Two Literary Adaptations: Martin Eden and Rebecca

Luca Marinelli in Martin Eden (2019).

Jack London’s 1909 novel Martin Eden is the story of a Bay Area sailor who falls in love with an aristocrat and, simultaneously, with the life of the mind that she and her family prize. Initially out of love, he sets out to educate himself and in the course of doing so he discovers a bent for political philosophy and a passion for writing – and he dedicates himself to the latter, though he nearly starves himself to keep at it. Though in the early stages Martin’s plunge into intellectual waters impresses Ruth, her family’s conservatism – both social and political – weighs on their romance. They’re appalled at his background, his lack of pragmatism (a poor wordsmith who gets published here and there isn’t their ideal of a match for Ruth) and his refusal to censor himself at social gatherings, starting arguments that brands him in their eyes as a dangerous radical. And though Ruth professes undying love for him, the same qualities that alienate her parents unsettle her. In fact, Martin doesn’t fit in anywhere.
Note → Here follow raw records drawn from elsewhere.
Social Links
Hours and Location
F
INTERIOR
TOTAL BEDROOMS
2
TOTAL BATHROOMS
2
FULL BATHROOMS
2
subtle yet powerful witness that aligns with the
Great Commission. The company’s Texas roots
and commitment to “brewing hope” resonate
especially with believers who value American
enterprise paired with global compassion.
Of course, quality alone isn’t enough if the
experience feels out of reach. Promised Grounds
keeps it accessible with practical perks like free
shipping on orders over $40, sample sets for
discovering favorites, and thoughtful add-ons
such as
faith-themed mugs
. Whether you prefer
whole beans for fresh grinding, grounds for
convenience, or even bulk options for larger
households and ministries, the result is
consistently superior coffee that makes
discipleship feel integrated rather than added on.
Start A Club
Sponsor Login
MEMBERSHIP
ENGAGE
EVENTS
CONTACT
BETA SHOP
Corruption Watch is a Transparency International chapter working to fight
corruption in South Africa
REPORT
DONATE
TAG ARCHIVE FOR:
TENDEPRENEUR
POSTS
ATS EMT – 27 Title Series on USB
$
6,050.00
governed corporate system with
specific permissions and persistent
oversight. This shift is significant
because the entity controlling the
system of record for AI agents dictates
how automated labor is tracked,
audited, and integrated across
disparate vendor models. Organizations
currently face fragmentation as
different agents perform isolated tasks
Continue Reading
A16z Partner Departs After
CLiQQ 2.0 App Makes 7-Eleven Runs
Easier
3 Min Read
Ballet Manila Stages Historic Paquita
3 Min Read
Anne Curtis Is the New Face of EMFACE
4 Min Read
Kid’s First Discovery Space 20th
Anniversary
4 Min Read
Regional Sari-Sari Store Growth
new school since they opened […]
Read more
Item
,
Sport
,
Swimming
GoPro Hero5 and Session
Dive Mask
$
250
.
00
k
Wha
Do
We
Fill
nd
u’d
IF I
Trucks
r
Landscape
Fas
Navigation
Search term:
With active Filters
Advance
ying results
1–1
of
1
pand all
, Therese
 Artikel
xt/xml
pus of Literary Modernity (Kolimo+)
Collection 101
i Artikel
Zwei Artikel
His sister’s working-class husband, a supercilious bully, thinks he’s worthless. (When he returns from sea, he boards with them and has to put up with his brother-in-law’s insults.) He forms a profound friendship with Russ Brissenden, an alcoholic, tubercular poet whose writing he reveres, but Martin is ill at ease in the world of bohemian socialists Brissenden introduces him to; his own individualistic vision rejects the contradictions and what appear to him to be the easy solutions of socialism.